Dikarenakan semalam itu dia kesulitan untuk memejamkan mata, Jiyan sampai tak sanggup membuka menyadarkan diri, menyambut fajar yang membawa pagi. Dia terbangun dengan kaget ketika sebuah tangan hangat dengan lembut menyibak rambut yang menutupi keningnya. Lalu bergerak menyentuh dahinya beberapa waktu.

Sedikit asal Jiyan bergerak menghindar, dengan paksaan dia melebarkan matanya yang lengket itu dengan tiba-tiba.

"T-tante Vanka?" Ujar Jiyan sedikit gugup.

Beberapa kali Jiyan mengerjapkan matanya, memastikan apa yang dilihatnya itu nyata. Setelah pandangan yang sedikit buram itu berubah lebih jelas, Jiyan yakin yang dilihatnya itu benar adanya. Di hadapannya ada Tante Vanka yang duduk dipinggir kasur, dan dibelakangnya berdirilah Saka yang menatapnya dengan khawatir.

"Duh! Pangeran bangun nih! Maaf ya Tante ganggu tidur kamu. Maaf juga Tante masuk tanpa izin kamu. Tapi, tadi Tante diantar Leo kok, malah anaknya keluar habis itu. Katanya ada urusan," jelas Vanka, dia mengerti keberadaannya dikamar ini pasti akan menimbulkan tanya tersendiri bagi pemiliknya.

Jiyan justru sudah tak memikirkan itu lagi kala Vanka menyebut nama Mars disini. Jiyan bingung apa yang terjadi, kenapa bisa Mars sampai membawa Vanka masuk ke kamarnya? Apa yang terjadi?
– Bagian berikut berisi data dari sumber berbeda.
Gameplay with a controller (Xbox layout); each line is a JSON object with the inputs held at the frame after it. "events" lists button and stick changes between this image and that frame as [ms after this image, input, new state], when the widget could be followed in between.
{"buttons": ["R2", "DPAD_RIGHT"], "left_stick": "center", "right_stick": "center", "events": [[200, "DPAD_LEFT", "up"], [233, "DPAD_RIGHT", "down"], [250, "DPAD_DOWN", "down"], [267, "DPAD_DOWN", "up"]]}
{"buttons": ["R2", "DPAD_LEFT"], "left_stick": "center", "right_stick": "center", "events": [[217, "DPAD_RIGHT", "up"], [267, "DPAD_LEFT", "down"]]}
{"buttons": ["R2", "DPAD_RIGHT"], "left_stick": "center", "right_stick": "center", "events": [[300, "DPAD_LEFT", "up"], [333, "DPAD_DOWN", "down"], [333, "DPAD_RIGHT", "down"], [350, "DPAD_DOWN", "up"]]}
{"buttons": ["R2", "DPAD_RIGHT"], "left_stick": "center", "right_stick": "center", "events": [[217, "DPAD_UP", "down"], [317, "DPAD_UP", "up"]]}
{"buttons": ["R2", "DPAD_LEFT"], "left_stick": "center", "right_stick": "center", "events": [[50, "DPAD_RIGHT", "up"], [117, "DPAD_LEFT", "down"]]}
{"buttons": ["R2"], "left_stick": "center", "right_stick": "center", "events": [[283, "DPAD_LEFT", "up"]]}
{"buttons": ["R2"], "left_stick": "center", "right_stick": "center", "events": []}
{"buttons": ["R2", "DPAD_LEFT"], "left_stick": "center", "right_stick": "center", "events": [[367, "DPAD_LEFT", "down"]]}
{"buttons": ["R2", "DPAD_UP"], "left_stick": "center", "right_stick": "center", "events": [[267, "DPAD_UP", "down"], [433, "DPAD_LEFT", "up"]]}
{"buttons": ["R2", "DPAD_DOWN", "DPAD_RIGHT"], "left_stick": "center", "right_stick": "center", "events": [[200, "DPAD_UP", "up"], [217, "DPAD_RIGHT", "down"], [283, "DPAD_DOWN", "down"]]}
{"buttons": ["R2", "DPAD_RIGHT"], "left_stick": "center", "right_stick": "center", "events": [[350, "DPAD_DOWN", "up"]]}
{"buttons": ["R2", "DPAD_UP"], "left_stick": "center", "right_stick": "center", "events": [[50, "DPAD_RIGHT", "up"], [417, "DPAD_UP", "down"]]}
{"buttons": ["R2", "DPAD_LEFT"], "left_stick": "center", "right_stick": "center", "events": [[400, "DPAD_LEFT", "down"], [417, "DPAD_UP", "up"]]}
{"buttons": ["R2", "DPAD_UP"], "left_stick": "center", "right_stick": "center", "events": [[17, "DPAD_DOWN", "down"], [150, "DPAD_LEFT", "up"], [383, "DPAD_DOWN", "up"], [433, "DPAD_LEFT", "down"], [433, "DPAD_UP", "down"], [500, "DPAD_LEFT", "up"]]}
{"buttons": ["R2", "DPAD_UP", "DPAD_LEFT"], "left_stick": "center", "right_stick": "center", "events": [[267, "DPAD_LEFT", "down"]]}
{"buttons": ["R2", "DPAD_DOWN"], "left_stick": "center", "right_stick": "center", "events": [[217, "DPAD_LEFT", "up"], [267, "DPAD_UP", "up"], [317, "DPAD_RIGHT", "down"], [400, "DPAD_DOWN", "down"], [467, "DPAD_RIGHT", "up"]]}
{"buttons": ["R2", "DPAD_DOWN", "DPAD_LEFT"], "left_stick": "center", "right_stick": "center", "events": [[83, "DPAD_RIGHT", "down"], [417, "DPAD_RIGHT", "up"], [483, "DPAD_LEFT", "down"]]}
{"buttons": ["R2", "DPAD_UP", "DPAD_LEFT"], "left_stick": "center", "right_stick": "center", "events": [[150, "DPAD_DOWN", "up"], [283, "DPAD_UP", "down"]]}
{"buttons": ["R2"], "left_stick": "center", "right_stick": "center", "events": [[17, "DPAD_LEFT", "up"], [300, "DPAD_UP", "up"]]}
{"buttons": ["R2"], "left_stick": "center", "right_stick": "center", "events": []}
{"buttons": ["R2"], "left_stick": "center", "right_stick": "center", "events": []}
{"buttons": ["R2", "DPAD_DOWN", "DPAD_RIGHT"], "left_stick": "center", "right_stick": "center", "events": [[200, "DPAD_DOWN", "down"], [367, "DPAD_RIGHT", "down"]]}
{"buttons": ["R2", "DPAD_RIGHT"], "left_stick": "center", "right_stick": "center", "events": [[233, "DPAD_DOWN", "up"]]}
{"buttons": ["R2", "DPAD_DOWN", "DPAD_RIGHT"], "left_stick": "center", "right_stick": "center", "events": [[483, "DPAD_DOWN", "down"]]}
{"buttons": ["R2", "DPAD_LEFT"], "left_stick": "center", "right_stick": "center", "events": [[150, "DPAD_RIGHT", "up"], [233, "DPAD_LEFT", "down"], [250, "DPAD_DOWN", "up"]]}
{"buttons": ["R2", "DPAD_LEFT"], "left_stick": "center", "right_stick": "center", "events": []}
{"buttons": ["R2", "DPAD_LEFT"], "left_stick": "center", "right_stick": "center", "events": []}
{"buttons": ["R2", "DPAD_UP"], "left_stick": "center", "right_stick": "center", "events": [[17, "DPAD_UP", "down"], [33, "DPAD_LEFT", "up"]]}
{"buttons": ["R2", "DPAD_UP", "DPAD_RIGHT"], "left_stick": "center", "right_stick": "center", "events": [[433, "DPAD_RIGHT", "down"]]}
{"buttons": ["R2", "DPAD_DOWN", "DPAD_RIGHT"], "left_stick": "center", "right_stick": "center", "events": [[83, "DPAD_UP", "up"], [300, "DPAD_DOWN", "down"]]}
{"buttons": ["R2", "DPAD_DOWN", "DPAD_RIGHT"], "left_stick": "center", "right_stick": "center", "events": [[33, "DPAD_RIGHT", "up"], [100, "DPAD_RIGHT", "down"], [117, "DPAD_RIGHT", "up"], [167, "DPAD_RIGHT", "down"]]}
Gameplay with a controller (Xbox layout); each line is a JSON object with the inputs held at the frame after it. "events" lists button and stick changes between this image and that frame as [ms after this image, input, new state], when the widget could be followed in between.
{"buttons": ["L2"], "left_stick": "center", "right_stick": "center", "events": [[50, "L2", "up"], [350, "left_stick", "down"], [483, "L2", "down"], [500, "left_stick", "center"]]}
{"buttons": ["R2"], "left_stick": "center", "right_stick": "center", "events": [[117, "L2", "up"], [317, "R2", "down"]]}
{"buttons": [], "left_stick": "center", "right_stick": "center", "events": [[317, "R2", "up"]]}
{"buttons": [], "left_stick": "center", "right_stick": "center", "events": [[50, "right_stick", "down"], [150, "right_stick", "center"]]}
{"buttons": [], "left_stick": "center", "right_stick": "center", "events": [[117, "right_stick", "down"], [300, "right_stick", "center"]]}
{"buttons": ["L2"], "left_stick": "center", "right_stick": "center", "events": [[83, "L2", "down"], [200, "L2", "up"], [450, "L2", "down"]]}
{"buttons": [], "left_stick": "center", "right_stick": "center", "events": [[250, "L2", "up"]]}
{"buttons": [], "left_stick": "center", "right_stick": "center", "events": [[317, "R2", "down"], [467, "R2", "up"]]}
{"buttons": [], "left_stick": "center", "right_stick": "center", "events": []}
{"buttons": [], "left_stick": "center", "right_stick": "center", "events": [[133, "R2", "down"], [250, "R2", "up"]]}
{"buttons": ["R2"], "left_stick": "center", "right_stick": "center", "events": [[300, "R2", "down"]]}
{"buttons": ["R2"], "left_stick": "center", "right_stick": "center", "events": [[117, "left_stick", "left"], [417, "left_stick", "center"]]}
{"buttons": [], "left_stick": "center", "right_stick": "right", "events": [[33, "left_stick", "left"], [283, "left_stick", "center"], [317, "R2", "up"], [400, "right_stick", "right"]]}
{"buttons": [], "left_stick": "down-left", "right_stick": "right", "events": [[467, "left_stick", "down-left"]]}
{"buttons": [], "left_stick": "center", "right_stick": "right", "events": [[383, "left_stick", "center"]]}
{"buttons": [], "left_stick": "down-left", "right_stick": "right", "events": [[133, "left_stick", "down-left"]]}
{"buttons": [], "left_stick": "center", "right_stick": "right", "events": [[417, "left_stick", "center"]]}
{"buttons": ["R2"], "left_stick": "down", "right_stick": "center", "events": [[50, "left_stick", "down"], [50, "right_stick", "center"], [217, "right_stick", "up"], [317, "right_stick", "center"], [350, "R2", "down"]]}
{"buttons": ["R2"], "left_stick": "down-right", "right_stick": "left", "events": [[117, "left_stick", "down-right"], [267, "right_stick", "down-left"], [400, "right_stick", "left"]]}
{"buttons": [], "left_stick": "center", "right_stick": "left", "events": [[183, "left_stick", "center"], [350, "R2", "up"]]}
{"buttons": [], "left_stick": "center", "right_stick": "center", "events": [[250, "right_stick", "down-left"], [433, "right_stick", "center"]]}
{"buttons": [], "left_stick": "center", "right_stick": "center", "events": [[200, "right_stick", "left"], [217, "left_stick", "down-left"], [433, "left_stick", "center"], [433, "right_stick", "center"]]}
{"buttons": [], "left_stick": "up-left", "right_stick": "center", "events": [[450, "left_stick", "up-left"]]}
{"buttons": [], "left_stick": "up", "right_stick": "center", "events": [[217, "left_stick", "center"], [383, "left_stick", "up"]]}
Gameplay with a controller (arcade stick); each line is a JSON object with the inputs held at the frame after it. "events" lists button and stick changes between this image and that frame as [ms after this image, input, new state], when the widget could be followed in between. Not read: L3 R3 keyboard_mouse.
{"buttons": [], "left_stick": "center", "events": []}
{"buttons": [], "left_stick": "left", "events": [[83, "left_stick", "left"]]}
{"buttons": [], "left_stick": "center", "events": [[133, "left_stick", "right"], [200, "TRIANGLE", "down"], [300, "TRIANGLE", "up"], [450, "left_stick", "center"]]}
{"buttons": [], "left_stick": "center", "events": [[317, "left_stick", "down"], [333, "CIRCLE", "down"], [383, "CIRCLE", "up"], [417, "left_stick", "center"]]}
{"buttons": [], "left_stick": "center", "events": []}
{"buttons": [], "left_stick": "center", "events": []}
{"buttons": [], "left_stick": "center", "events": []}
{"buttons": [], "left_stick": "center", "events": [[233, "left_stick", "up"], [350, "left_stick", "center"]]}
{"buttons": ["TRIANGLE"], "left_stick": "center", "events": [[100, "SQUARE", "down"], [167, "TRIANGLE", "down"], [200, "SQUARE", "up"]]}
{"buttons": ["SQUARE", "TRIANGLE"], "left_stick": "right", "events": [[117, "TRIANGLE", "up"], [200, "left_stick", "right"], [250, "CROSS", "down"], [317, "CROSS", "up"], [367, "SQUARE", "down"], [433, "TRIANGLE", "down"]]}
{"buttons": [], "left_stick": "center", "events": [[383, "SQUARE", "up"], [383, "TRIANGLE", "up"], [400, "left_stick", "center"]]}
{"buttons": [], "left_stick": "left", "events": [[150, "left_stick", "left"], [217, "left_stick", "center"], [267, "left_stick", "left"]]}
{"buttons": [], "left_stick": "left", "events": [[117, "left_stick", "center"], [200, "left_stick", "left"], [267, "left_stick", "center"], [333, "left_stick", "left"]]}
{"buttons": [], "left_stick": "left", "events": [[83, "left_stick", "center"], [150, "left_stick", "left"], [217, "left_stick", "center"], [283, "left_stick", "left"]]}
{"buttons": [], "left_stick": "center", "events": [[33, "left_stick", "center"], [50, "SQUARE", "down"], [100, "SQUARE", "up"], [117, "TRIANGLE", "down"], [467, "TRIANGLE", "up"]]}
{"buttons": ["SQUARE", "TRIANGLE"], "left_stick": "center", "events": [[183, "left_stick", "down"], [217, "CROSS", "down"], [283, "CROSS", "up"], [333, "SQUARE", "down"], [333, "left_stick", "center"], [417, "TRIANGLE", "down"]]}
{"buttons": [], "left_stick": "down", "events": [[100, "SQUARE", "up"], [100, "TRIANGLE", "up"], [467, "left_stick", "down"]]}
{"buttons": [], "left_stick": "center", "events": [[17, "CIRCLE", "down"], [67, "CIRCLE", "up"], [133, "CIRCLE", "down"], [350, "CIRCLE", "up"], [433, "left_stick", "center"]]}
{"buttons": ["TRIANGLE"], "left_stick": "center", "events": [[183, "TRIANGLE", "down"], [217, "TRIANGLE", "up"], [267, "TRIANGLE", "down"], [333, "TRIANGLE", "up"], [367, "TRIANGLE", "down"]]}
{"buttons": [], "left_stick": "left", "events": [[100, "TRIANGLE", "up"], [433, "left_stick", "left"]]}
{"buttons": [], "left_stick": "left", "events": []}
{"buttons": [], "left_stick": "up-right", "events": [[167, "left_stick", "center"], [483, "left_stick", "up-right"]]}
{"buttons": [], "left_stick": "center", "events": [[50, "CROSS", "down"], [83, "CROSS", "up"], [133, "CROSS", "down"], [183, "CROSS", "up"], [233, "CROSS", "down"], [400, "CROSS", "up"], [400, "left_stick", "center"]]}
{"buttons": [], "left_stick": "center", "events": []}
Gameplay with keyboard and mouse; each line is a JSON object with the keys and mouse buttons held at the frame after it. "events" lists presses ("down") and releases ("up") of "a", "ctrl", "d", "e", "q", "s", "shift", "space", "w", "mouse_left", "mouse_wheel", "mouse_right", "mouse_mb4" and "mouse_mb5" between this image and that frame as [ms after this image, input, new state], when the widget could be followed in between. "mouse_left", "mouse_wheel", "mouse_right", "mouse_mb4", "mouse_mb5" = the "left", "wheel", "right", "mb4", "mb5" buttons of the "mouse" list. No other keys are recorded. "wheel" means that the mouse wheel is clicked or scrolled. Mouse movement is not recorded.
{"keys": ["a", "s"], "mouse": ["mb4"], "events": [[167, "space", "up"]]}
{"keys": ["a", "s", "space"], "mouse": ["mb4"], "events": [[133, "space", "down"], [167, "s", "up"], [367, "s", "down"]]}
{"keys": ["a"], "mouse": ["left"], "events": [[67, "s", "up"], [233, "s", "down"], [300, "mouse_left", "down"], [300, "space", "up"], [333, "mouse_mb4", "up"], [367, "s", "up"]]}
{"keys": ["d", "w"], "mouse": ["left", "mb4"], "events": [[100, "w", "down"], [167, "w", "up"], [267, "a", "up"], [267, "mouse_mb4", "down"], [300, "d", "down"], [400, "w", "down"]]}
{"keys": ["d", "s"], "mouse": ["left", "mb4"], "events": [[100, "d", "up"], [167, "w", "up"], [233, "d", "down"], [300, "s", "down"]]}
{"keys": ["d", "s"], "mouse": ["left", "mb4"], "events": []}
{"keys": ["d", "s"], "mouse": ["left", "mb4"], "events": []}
Apa maksudnya ini?

Jiyan menggeleng cepat,"nggak apa-apa kok, Tan. Tapi, ada apa?"

" Nggak ada apa-apa. Tante cuma pengen cek keadaan kamu saja. Kata Leo semalam kamu sakit, jadi Tante mau mastiin kondisi kamu," jawab Vanka.

Jiyan mengerutkan keningnya, dia semakin tak mengerti dengan maksud tindak tanduk Mars kali ini. Kenapa malah memberi tahu Tante-nya segala? Jiyan musti tanyakan maksud Mars, nanti.

"Terus Bang Saka ngapain disini? Tumben udah bangun? Nggak sekolah?" Tanya Jiyan dengan nada yang sedikit mengejek, untuk memecah suasana canggung yang sempat hadir tadi.

"Yeh! Magadir mulai deh! Gue nganterin buryam noh! Kurang baik apa gue?"solot Saka.

"Bang Saka denger semalam, pas Leo bilang kamu sakit. Makanya ikut kesini," sambung Vanka.

Jiyan mengangguk mengerti, "oh, gitu."

Dengan pasti Jiyan bangun dari baringnya, duduk dengan bersandar kepala ranjang.

"Hari ini kamu mau masuk sekolah atau mau izin dulu? Tadi Tante cek sih demammu sudah turun, tapi takutnya kamu masih pusing atau gimana?"tanya Vanka.

Dengan senyum yang sedikit dipaksakan, Jiyan menjawab dengan pasti.

"Aku mau sekolah aja, Tan. Aku udah oke kok. Aku, kan, nggak sepintar Juna, jadi harus rajin berangkat biar nggak ketinggalan materi,"

"Gaya lo!" Sahut Saka tak percaya dengan kata-kata manis Jiyan.

Sebab, Saka tahu benar bahwa Jiyan sama saja dengan dirinya kadang. Suka sekali jam kosong dan kabur ikut bolos dengan dirinya.

"Saka...." Tegur Vanka, mengartikan Saka untuk diam tanpa kata berlebih.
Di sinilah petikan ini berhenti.